L’evoluzione favorisce la sopravvivenza del più pigro, secondo un nuovo studio
I ricercatori hanno preso in considerazione un periodo di 5 milioni di anni per il proprio studio
Un nuovo studio basato sull’analisi di un grandissimo numero di dati su fossili, molluschi bivalvi ancora in vita e gastropodi che vivono nell’Oceano Atlantico prova che la pigrizia è una strategia fruttuosa quando si parla di sopravvivere come specie.
Il paper si chiama “Metabolic rates, climate and macroevolution: a case study using Neogene molluscs” ed è stato pubblicato su Proceedings of the Royal Society B, una rivista scientifica britannica che si occupa di ricerca in campo biologico.
I ricercatori dell’University of Kansas hanno preso in considerazione un periodo di circa 5 milioni anni, dal medio pliocene al presente, studiando i tassi metabolici di 299 specie, ovvero il quantitativo di energia di cui i vari organismi hanno bisogno per la vita quotidiana, e si sono accorti di una correlazione tra tassi metabolici più alti e rischio di estinzione.
Il principale autore dello studio, il PhD Luke Strotz, ha spiegato: “Ci siamo chiesti se fosse possibile calcolare la probabilità di estinzione di una specie in base all’assorbimento di energia del suo organismo”.
Così, si sono resi conto che la differenza tra le specie di molluschi che si sono estinte negli ultimi 5 milioni di anni e quelle che invece sono ancora vive e vegete è principalmente una: quelle estinte avevano un tasso metabolico più alto.
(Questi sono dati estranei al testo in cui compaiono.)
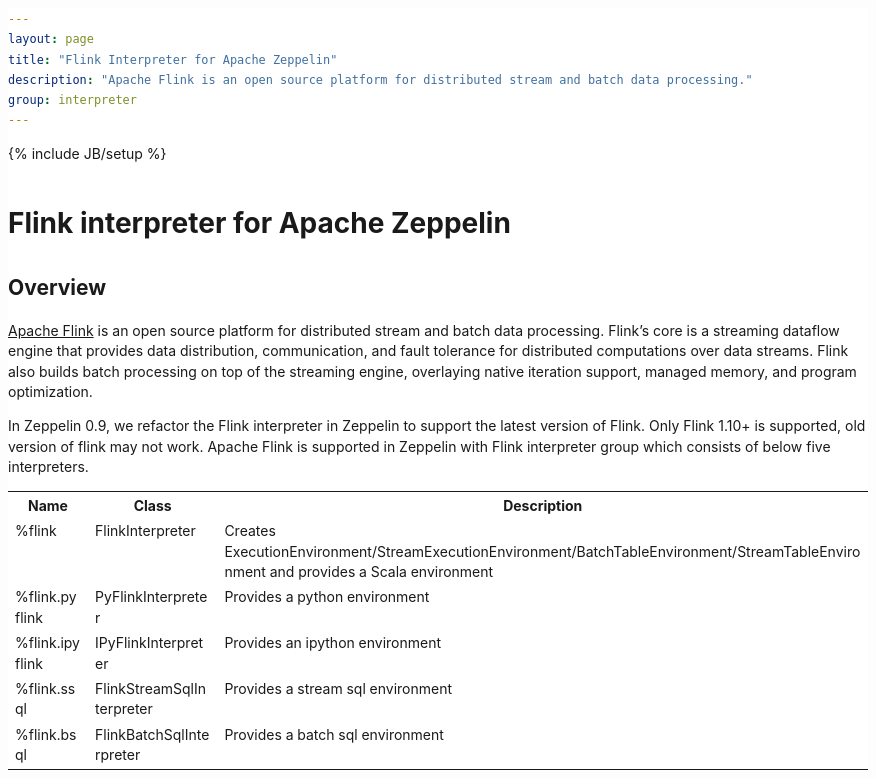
 ```yaml
---
layout: page
title: "Flink Interpreter for Apache Zeppelin"
description: "Apache Flink is an open source platform for distributed stream and batch data processing."
group: interpreter
---
```


{% include JB/setup %}

# Flink interpreter for Apache Zeppelin

<div id="toc"></div>

## Overview
[Apache Flink](https://flink.apache.org) is an open source platform for distributed stream and batch data processing. Flink’s core is a streaming dataflow engine that provides data distribution, communication, and fault tolerance for distributed computations over data streams. Flink also builds batch processing on top of the streaming engine, overlaying native iteration support, managed memory, and program optimization.

In Zeppelin 0.9, we refactor the Flink interpreter in Zeppelin to support the latest version of Flink. Only Flink 1.10+ is supported, old version of flink may not work.
Apache Flink is supported in Zeppelin with Flink interpreter group which consists of below five interpreters.

<table class="table-configuration">
  <tr>
    <th>Name</th>
    <th>Class</th>
    <th>Description</th>
  </tr>
  <tr>
    <td>%flink</td>
    <td>FlinkInterpreter</td>
    <td>Creates ExecutionEnvironment/StreamExecutionEnvironment/BatchTableEnvironment/StreamTableEnvironment and provides a Scala environment</td>
  </tr>
  <tr>
    <td>%flink.pyflink</td>
    <td>PyFlinkInterpreter</td>
    <td>Provides a python environment</td>
  </tr>
  <tr>
    <td>%flink.ipyflink</td>
    <td>IPyFlinkInterpreter</td>
    <td>Provides an ipython environment</td>
  </tr>
  <tr>
    <td>%flink.ssql</td>
    <td>FlinkStreamSqlInterpreter</td>
    <td>Provides a stream sql environment</td>
  </tr>
  <tr>
    <td>%flink.bsql</td>
    <td>FlinkBatchSqlInterpreter</td>
    <td>Provides a batch sql environment</td>
  </tr>
</table>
Di conseguenza, spiega lo scienziato, “magari a lungo termine la migliore strategia evolutiva per un animale è quella di essere apatico e pigro. Più basso è il tuo tasso metabolico, più è probabile che la specie a cui appartieni sopravviva”.
E scherza: “Piuttosto che parlare della sopravvivenza del più forte, forse una metafora migliore per descrivere la storia della vita è ‘sopravvivenza del più pigro'”.
Secondo il ricercatore, questa scoperta potrebbe avere delle conseguenze importanti per prevedere quali specie scompariranno per prime di fronte al cambiamento climatico in atto.
“In un certo senso, stiamo guardando un potenziale indicatore della probabilità di estinzione”, ha detto Strotz. Ma, sottolinea, il tasso metabolico non è ovviamente l’unico fattore da prendere in considerazione.
Un altro fattore rilevante è, per esempio, la distribuzione geografica della specie.
Questo studio pare complementare a quello, basato su dei ritrovamenti archeologici in Arabia Saudita, che suggeriscono che l’Homo Erectus, un ominide antenato dell’uomo, si sarebbe estinto per un’eccessiva pigrizia mentale.